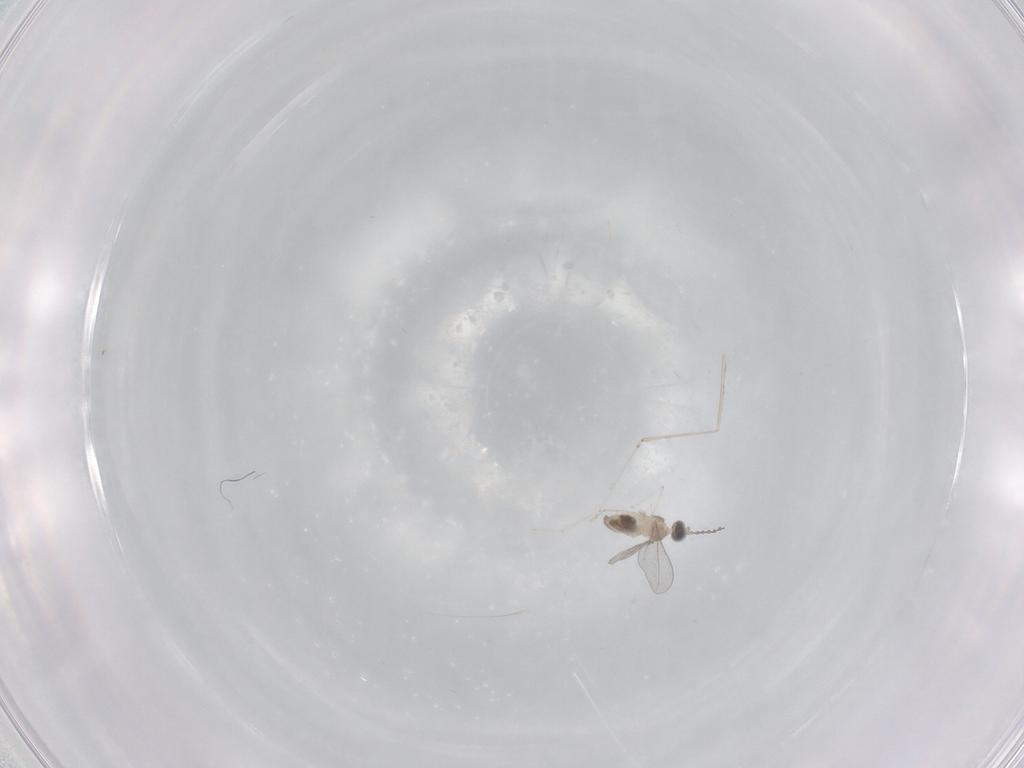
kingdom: Animalia
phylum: Arthropoda
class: Insecta
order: Diptera
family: Cecidomyiidae
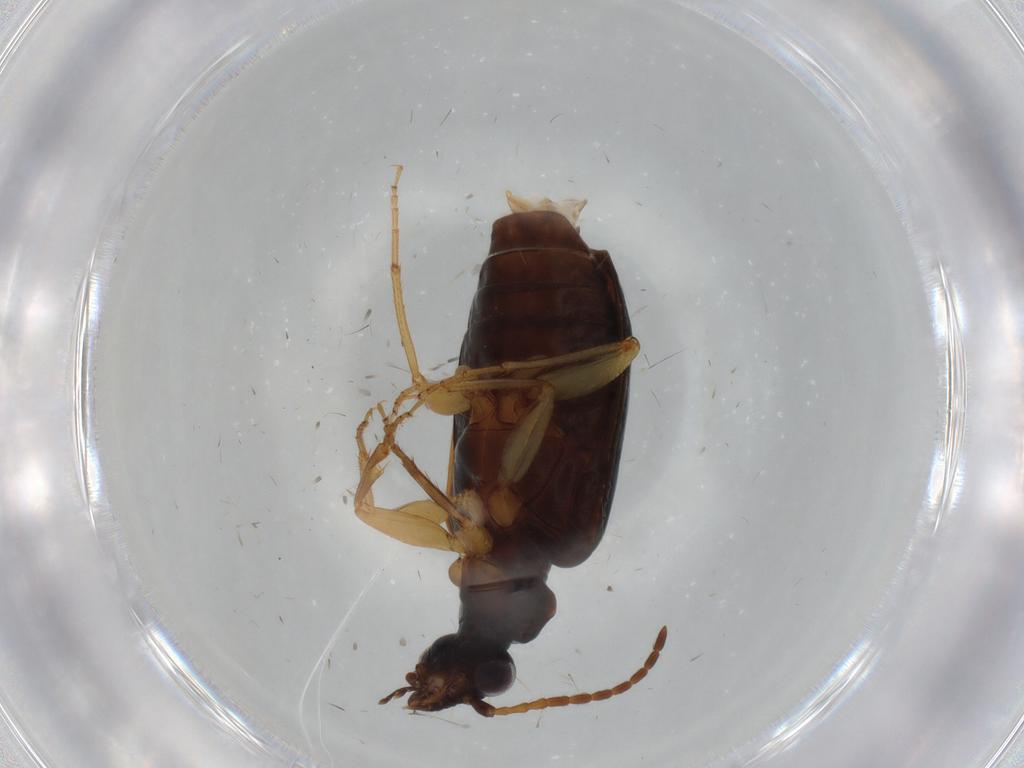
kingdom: Animalia
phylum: Arthropoda
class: Insecta
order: Coleoptera
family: Carabidae
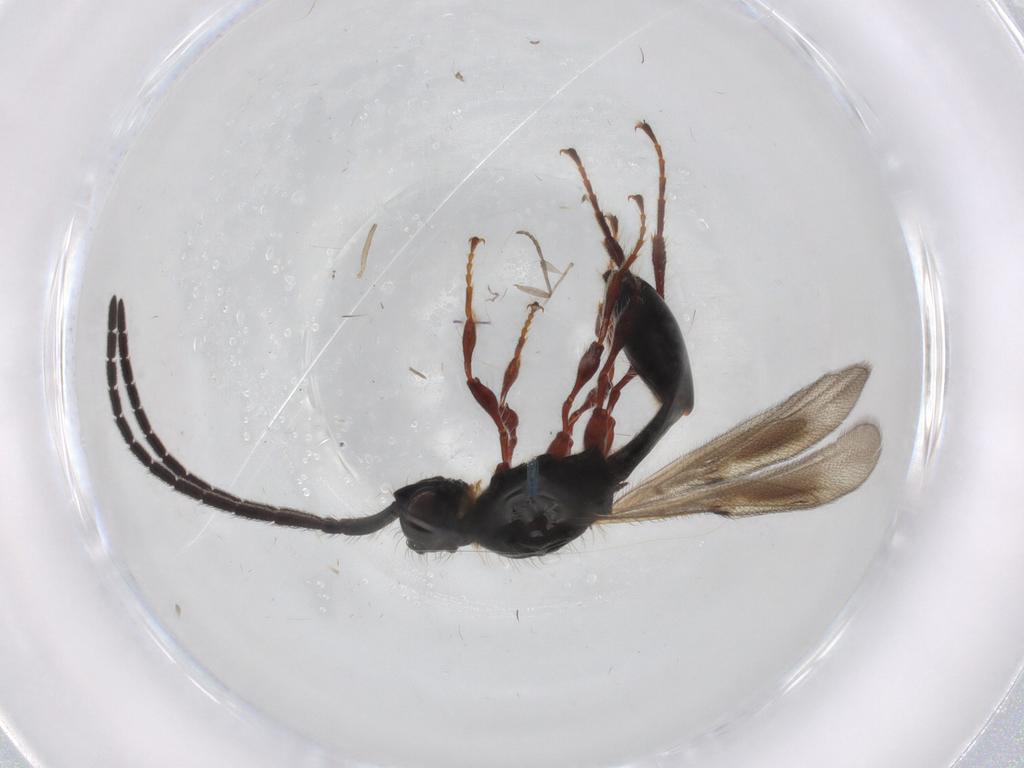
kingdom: Animalia
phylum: Arthropoda
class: Insecta
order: Hymenoptera
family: Diapriidae
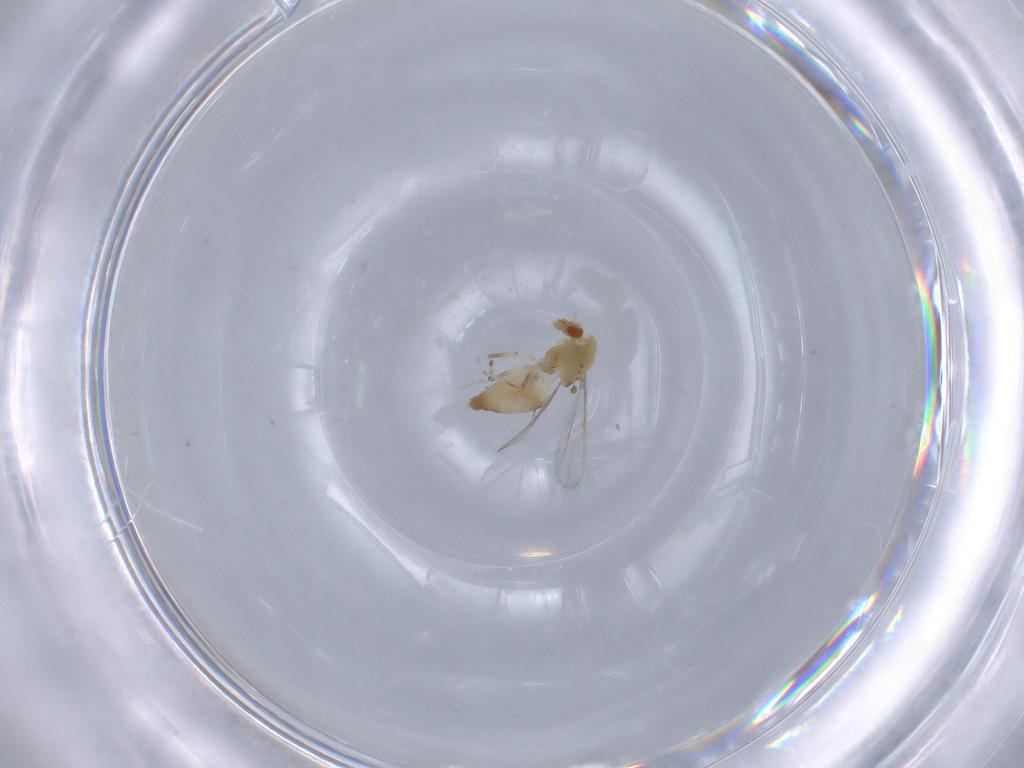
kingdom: Animalia
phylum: Arthropoda
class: Insecta
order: Diptera
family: Chironomidae
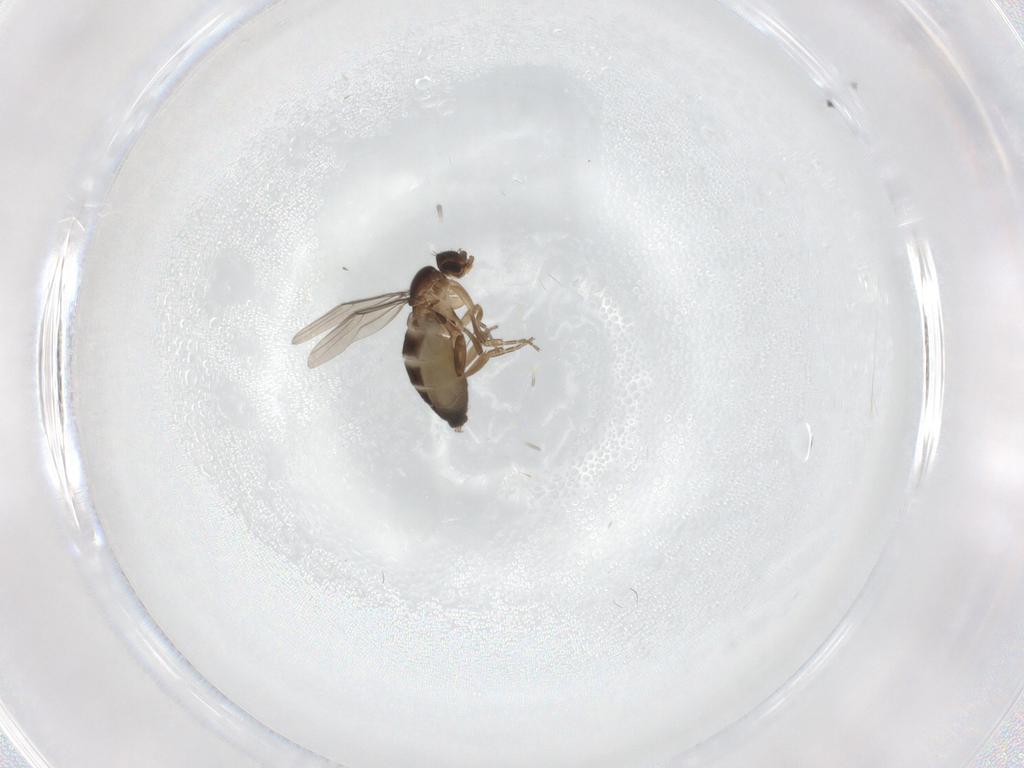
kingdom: Animalia
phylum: Arthropoda
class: Insecta
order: Diptera
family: Phoridae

Work required -
Copy the part of the items that opens with the line containing "order: Hymenoptera" and closes with the last item, with both ends included. Leave the pictures out.

Task response -
order: Hymenoptera
family: Diapriidae
kingdom: Animalia
phylum: Arthropoda
class: Insecta
order: Diptera
family: Chironomidae
kingdom: Animalia
phylum: Arthropoda
class: Insecta
order: Diptera
family: Phoridae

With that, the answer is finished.